VINCENT : Cette nuit-là, le crâne lourd d’un impitoyable mélange grand cru-piquette, le dos broyé par l'épouvantable canapé de Pierre, tentant de lire les premières pages du roman de Benjamin Constant, je ne doutais pas que notre famille ait atteint une sorte de point de non-retour.
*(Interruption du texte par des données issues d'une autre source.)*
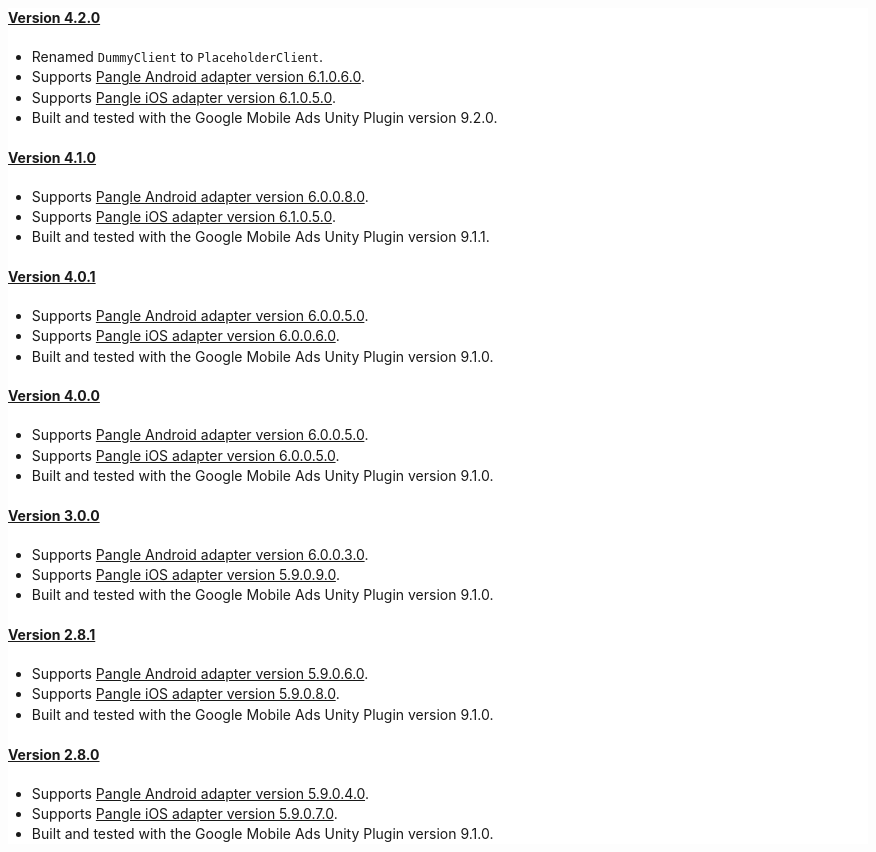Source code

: #### [Version 4.2.0](https://dl.google.com/googleadmobadssdk/mediation/unity/pangle/PangleUnityAdapter-4.2.0.zip)
- Renamed `DummyClient` to `PlaceholderClient`.
- Supports [Pangle Android adapter version 6.1.0.6.0](https://github.com/googleads/googleads-mobile-android-mediation/blob/main/ThirdPartyAdapters/pangle/CHANGELOG.md#version-61060).
- Supports [Pangle iOS adapter version 6.1.0.5.0](https://github.com/googleads/googleads-mobile-ios-mediation/blob/main/adapters/Pangle/CHANGELOG.md#version-61050).
- Built and tested with the Google Mobile Ads Unity Plugin version 9.2.0.

#### [Version 4.1.0](https://dl.google.com/googleadmobadssdk/mediation/unity/pangle/PangleUnityAdapter-4.1.0.zip)
- Supports [Pangle Android adapter version 6.0.0.8.0](https://github.com/googleads/googleads-mobile-android-mediation/blob/main/ThirdPartyAdapters/pangle/CHANGELOG.md#version-60080).
- Supports [Pangle iOS adapter version 6.1.0.5.0](https://github.com/googleads/googleads-mobile-ios-mediation/blob/main/adapters/Pangle/CHANGELOG.md#version-61050).
- Built and tested with the Google Mobile Ads Unity Plugin version 9.1.1.

#### [Version 4.0.1](https://dl.google.com/googleadmobadssdk/mediation/unity/pangle/PangleUnityAdapter-4.0.1.zip)
- Supports [Pangle Android adapter version 6.0.0.5.0](https://github.com/googleads/googleads-mobile-android-mediation/blob/main/ThirdPartyAdapters/pangle/CHANGELOG.md#version-60050).
- Supports [Pangle iOS adapter version 6.0.0.6.0](https://github.com/googleads/googleads-mobile-ios-mediation/blob/main/adapters/Pangle/CHANGELOG.md#version-60060).
- Built and tested with the Google Mobile Ads Unity Plugin version 9.1.0.

#### [Version 4.0.0](https://dl.google.com/googleadmobadssdk/mediation/unity/pangle/PangleUnityAdapter-4.0.0.zip)
- Supports [Pangle Android adapter version 6.0.0.5.0](https://github.com/googleads/googleads-mobile-android-mediation/blob/main/ThirdPartyAdapters/pangle/CHANGELOG.md#version-60050).
- Supports [Pangle iOS adapter version 6.0.0.5.0](https://github.com/googleads/googleads-mobile-ios-mediation/blob/main/adapters/Pangle/CHANGELOG.md#version-60050).
- Built and tested with the Google Mobile Ads Unity Plugin version 9.1.0.

#### [Version 3.0.0](https://dl.google.com/googleadmobadssdk/mediation/unity/pangle/PangleUnityAdapter-3.0.0.zip)
- Supports [Pangle Android adapter version 6.0.0.3.0](https://github.com/googleads/googleads-mobile-android-mediation/blob/main/ThirdPartyAdapters/pangle/CHANGELOG.md#version-60030).
- Supports [Pangle iOS adapter version 5.9.0.9.0](https://github.com/googleads/googleads-mobile-ios-mediation/blob/main/adapters/Pangle/CHANGELOG.md#version-59090).
- Built and tested with the Google Mobile Ads Unity Plugin version 9.1.0.

#### [Version 2.8.1](https://dl.google.com/googleadmobadssdk/mediation/unity/pangle/PangleUnityAdapter-2.8.1.zip)
- Supports [Pangle Android adapter version 5.9.0.6.0](https://github.com/googleads/googleads-mobile-android-mediation/blob/main/ThirdPartyAdapters/pangle/CHANGELOG.md#version-59060).
- Supports [Pangle iOS adapter version 5.9.0.8.0](https://github.com/googleads/googleads-mobile-ios-mediation/blob/main/adapters/Pangle/CHANGELOG.md#version-59080).
- Built and tested with the Google Mobile Ads Unity Plugin version 9.1.0.

#### [Version 2.8.0](https://dl.google.com/googleadmobadssdk/mediation/unity/pangle/PangleUnityAdapter-2.8.0.zip)
- Supports [Pangle Android adapter version 5.9.0.4.0](https://github.com/googleads/googleads-mobile-android-mediation/blob/main/ThirdPartyAdapters/pangle/CHANGELOG.md#version-59040).
- Supports [Pangle iOS adapter version 5.9.0.7.0](https://github.com/googleads/googleads-mobile-ios-mediation/blob/main/adapters/Pangle/CHANGELOG.md#version-59070).
- Built and tested with the Google Mobile Ads Unity Plugin version 9.1.0.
Il me suffisait de me souvenir de certains mots prononcés et de certains coups portés pour savoir qu’il ÿ aurait un avant et un après, et que chacun d’entre nous garderait un souvenir contrasté de ce buffet marocain.

Pourtant, la vie reprit son cours et quand, quatre mois et six jours plus tard, Anna perdit les eaux au cours d’un conseil d'administration crucial en présence des fameux Coréens, aussi bien Babou, Pierre, maman que Claude se précipitèrent à la clinique pour faire la connaissance de notre fils... Mais voilà, il n’y eut pas de fils. (Un temps.) On ne dira jamais assez que l'échographie est une affaire d'interprétation, et que parfois, c'est ainsi, un petit doigt peut passer pour un pénis et qu'à partir de là, tout s'enchaîne inexorablement. En effet, après douze heures d'un combat acharné sous péridurale, Anna Caravati mit au monde, sous les yeux ébahis de son compagnon ému aux larmes (malgré le bonnet de plastique ridicule dont on l'avait affublé), une magnifique petite fille. (Un temps.) Passé la stupéfaction, passé ma bordée d'’injures sur l’incompétence de l'Assistance publique, passé la certitude qu'il faudrait repeindre en rose la chambre bleue, et se taper de racheter l'intégralité des affaires du bébé, c’est tout au bonheur de tenir dans nos bras ce petit être tout neuf que nous nous sommes rendu compte que nous n'avions plus de prénom. Nous étions là, tous les deux essorés, pris de court comme jamais quand Anna a eu l'idée, la bonne idée, celle qu'il fallait avoir.

Comme quoi, la mère de mon enfant est vraiment une fille formidable... Dans la salle d'attente. Au milieu des infirmières J’ai retrouvé tout le monde. Ils étaient là, le cœur battant, à me demander : « Alors : Alors ? » J'avais une boule dans la gorge quand je leur ai répondu : « Alors c'est une petite fille, et elle va s'appeler Françoise. » Babou a éclaté en sanglots, Pierre a poussé un cri de joie, maman m’a serré longuement dans ses bras, et Claude, lui, m'a dit en me prenant la main :  « C'est une idée formidable, Vincent. » (Un temps.) Et c'est là que sur le visage de mon ancien ami et nouveau beau-père, subrepticement, insidieusement, j'ai cru voir une grimace... Non, pas une grimace. Plutôt une petite moue.